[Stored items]
= = =

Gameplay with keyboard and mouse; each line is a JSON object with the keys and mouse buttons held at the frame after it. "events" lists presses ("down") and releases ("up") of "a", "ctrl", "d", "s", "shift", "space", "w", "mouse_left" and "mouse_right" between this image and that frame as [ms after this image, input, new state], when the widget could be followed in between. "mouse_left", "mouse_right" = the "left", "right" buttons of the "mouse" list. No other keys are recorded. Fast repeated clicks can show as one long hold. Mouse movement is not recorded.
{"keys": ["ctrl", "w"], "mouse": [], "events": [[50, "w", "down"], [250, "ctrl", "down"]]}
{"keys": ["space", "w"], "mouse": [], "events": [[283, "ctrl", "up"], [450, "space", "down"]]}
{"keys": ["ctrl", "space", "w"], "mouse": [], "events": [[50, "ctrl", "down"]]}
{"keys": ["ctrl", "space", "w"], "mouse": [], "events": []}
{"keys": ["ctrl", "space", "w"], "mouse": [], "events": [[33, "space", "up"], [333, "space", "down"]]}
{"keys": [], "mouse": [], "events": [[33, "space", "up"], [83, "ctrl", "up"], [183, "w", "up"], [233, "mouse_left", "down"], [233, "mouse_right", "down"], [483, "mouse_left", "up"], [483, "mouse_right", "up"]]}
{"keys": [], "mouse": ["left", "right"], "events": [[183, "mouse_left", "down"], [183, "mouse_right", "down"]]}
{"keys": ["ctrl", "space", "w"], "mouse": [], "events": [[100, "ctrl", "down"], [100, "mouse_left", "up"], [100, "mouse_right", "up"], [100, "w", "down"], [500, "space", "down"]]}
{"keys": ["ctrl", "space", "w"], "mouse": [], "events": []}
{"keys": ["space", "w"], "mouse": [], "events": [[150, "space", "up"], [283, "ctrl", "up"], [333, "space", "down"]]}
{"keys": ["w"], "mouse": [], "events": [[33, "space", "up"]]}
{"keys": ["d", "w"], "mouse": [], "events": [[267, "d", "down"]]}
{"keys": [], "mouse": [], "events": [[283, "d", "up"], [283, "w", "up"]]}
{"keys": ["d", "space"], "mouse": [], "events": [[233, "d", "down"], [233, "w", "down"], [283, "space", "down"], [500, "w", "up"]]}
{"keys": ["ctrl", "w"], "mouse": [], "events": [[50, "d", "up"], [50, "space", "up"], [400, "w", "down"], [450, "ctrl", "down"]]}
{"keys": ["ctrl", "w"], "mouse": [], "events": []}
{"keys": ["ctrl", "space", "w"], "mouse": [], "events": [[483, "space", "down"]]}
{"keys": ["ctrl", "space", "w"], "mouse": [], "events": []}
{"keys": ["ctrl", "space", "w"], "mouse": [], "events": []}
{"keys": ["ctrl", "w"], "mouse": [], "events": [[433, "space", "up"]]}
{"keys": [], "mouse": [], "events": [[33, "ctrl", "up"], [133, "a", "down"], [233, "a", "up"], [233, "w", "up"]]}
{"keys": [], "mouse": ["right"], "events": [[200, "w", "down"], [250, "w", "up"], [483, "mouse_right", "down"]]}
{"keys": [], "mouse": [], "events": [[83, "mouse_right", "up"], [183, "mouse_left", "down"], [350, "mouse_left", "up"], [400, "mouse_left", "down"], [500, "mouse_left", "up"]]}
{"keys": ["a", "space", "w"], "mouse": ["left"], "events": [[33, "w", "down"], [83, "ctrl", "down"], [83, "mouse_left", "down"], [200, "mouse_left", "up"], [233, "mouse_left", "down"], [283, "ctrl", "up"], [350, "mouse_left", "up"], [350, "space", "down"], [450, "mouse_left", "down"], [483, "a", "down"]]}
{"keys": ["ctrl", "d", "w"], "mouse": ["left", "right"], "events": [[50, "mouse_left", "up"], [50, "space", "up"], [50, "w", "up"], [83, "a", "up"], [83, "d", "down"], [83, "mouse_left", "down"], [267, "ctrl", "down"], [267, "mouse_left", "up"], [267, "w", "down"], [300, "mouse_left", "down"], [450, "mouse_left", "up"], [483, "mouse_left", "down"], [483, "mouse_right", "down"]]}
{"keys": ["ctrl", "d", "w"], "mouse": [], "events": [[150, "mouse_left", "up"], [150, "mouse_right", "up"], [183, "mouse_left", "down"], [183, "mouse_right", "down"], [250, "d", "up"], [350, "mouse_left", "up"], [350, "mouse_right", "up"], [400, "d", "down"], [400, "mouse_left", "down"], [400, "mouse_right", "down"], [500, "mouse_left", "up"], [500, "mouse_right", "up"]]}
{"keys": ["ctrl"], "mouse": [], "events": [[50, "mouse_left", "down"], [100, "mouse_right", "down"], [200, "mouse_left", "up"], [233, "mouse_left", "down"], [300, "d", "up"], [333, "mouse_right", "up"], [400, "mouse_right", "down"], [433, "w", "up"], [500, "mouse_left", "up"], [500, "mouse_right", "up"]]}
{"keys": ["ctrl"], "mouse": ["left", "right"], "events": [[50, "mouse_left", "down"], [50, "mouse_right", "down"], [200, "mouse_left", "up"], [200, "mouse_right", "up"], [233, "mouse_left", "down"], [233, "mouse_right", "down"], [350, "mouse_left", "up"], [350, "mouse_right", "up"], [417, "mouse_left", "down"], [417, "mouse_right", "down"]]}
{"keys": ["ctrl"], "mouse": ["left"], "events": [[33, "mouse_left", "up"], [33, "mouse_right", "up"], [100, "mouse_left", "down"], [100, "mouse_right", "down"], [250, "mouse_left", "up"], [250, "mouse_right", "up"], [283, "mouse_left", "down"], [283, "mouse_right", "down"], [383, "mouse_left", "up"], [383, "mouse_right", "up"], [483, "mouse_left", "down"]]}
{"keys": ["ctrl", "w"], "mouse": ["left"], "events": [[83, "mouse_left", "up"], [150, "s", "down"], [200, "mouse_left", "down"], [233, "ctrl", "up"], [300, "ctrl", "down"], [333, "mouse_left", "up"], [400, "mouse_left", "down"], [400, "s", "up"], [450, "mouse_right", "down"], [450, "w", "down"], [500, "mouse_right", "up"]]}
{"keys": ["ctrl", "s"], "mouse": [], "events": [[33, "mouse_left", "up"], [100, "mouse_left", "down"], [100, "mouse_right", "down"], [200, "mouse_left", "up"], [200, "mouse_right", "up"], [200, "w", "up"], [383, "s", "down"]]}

= = =

--- REQUIRED ACTION ---
Every entry should be duplicated exactly as written.

--- EXERCISE RESPONSE ---
Gameplay with keyboard and mouse; each line is a JSON object with the keys and mouse buttons held at the frame after it. "events" lists presses ("down") and releases ("up") of "a", "ctrl", "d", "s", "shift", "space", "w", "mouse_left" and "mouse_right" between this image and that frame as [ms after this image, input, new state], when the widget could be followed in between. "mouse_left", "mouse_right" = the "left", "right" buttons of the "mouse" list. No other keys are recorded. Fast repeated clicks can show as one long hold. Mouse movement is not recorded.
{"keys": ["ctrl", "w"], "mouse": [], "events": [[50, "w", "down"], [250, "ctrl", "down"]]}
{"keys": ["space", "w"], "mouse": [], "events": [[283, "ctrl", "up"], [450, "space", "down"]]}
{"keys": ["ctrl", "space", "w"], "mouse": [], "events": [[50, "ctrl", "down"]]}
{"keys": ["ctrl", "space", "w"], "mouse": [], "events": []}
{"keys": ["ctrl", "space", "w"], "mouse": [], "events": [[33, "space", "up"], [333, "space", "down"]]}
{"keys": [], "mouse": [], "events": [[33, "space", "up"], [83, "ctrl", "up"], [183, "w", "up"], [233, "mouse_left", "down"], [233, "mouse_right", "down"], [483, "mouse_left", "up"], [483, "mouse_right", "up"]]}
{"keys": [], "mouse": ["left", "right"], "events": [[183, "mouse_left", "down"], [183, "mouse_right", "down"]]}
{"keys": ["ctrl", "space", "w"], "mouse": [], "events": [[100, "ctrl", "down"], [100, "mouse_left", "up"], [100, "mouse_right", "up"], [100, "w", "down"], [500, "space", "down"]]}
{"keys": ["ctrl", "space", "w"], "mouse": [], "events": []}
{"keys": ["space", "w"], "mouse": [], "events": [[150, "space", "up"], [283, "ctrl", "up"], [333, "space", "down"]]}
{"keys": ["w"], "mouse": [], "events": [[33, "space", "up"]]}
{"keys": ["d", "w"], "mouse": [], "events": [[267, "d", "down"]]}
{"keys": [], "mouse": [], "events": [[283, "d", "up"], [283, "w", "up"]]}
{"keys": ["d", "space"], "mouse": [], "events": [[233, "d", "down"], [233, "w", "down"], [283, "space", "down"], [500, "w", "up"]]}
{"keys": ["ctrl", "w"], "mouse": [], "events": [[50, "d", "up"], [50, "space", "up"], [400, "w", "down"], [450, "ctrl", "down"]]}
{"keys": ["ctrl", "w"], "mouse": [], "events": []}
{"keys": ["ctrl", "space", "w"], "mouse": [], "events": [[483, "space", "down"]]}
{"keys": ["ctrl", "space", "w"], "mouse": [], "events": []}
{"keys": ["ctrl", "space", "w"], "mouse": [], "events": []}
{"keys": ["ctrl", "w"], "mouse": [], "events": [[433, "space", "up"]]}
{"keys": [], "mouse": [], "events": [[33, "ctrl", "up"], [133, "a", "down"], [233, "a", "up"], [233, "w", "up"]]}
{"keys": [], "mouse": ["right"], "events": [[200, "w", "down"], [250, "w", "up"], [483, "mouse_right", "down"]]}
{"keys": [], "mouse": [], "events": [[83, "mouse_right", "up"], [183, "mouse_left", "down"], [350, "mouse_left", "up"], [400, "mouse_left", "down"], [500, "mouse_left", "up"]]}
{"keys": ["a", "space", "w"], "mouse": ["left"], "events": [[33, "w", "down"], [83, "ctrl", "down"], [83, "mouse_left", "down"], [200, "mouse_left", "up"], [233, "mouse_left", "down"], [283, "ctrl", "up"], [350, "mouse_left", "up"], [350, "space", "down"], [450, "mouse_left", "down"], [483, "a", "down"]]}
{"keys": ["ctrl", "d", "w"], "mouse": ["left", "right"], "events": [[50, "mouse_left", "up"], [50, "space", "up"], [50, "w", "up"], [83, "a", "up"], [83, "d", "down"], [83, "mouse_left", "down"], [267, "ctrl", "down"], [267, "mouse_left", "up"], [267, "w", "down"], [300, "mouse_left", "down"], [450, "mouse_left", "up"], [483, "mouse_left", "down"], [483, "mouse_right", "down"]]}
{"keys": ["ctrl", "d", "w"], "mouse": [], "events": [[150, "mouse_left", "up"], [150, "mouse_right", "up"], [183, "mouse_left", "down"], [183, "mouse_right", "down"], [250, "d", "up"], [350, "mouse_left", "up"], [350, "mouse_right", "up"], [400, "d", "down"], [400, "mouse_left", "down"], [400, "mouse_right", "down"], [500, "mouse_left", "up"], [500, "mouse_right", "up"]]}
{"keys": ["ctrl"], "mouse": [], "events": [[50, "mouse_left", "down"], [100, "mouse_right", "down"], [200, "mouse_left", "up"], [233, "mouse_left", "down"], [300, "d", "up"], [333, "mouse_right", "up"], [400, "mouse_right", "down"], [433, "w", "up"], [500, "mouse_left", "up"], [500, "mouse_right", "up"]]}
{"keys": ["ctrl"], "mouse": ["left", "right"], "events": [[50, "mouse_left", "down"], [50, "mouse_right", "down"], [200, "mouse_left", "up"], [200, "mouse_right", "up"], [233, "mouse_left", "down"], [233, "mouse_right", "down"], [350, "mouse_left", "up"], [350, "mouse_right", "up"], [417, "mouse_left", "down"], [417, "mouse_right", "down"]]}
{"keys": ["ctrl"], "mouse": ["left"], "events": [[33, "mouse_left", "up"], [33, "mouse_right", "up"], [100, "mouse_left", "down"], [100, "mouse_right", "down"], [250, "mouse_left", "up"], [250, "mouse_right", "up"], [283, "mouse_left", "down"], [283, "mouse_right", "down"], [383, "mouse_left", "up"], [383, "mouse_right", "up"], [483, "mouse_left", "down"]]}
{"keys": ["ctrl", "w"], "mouse": ["left"], "events": [[83, "mouse_left", "up"], [150, "s", "down"], [200, "mouse_left", "down"], [233, "ctrl", "up"], [300, "ctrl", "down"], [333, "mouse_left", "up"], [400, "mouse_left", "down"], [400, "s", "up"], [450, "mouse_right", "down"], [450, "w", "down"], [500, "mouse_right", "up"]]}
{"keys": ["ctrl", "s"], "mouse": [], "events": [[33, "mouse_left", "up"], [100, "mouse_left", "down"], [100, "mouse_right", "down"], [200, "mouse_left", "up"], [200, "mouse_right", "up"], [200, "w", "up"], [383, "s", "down"]]}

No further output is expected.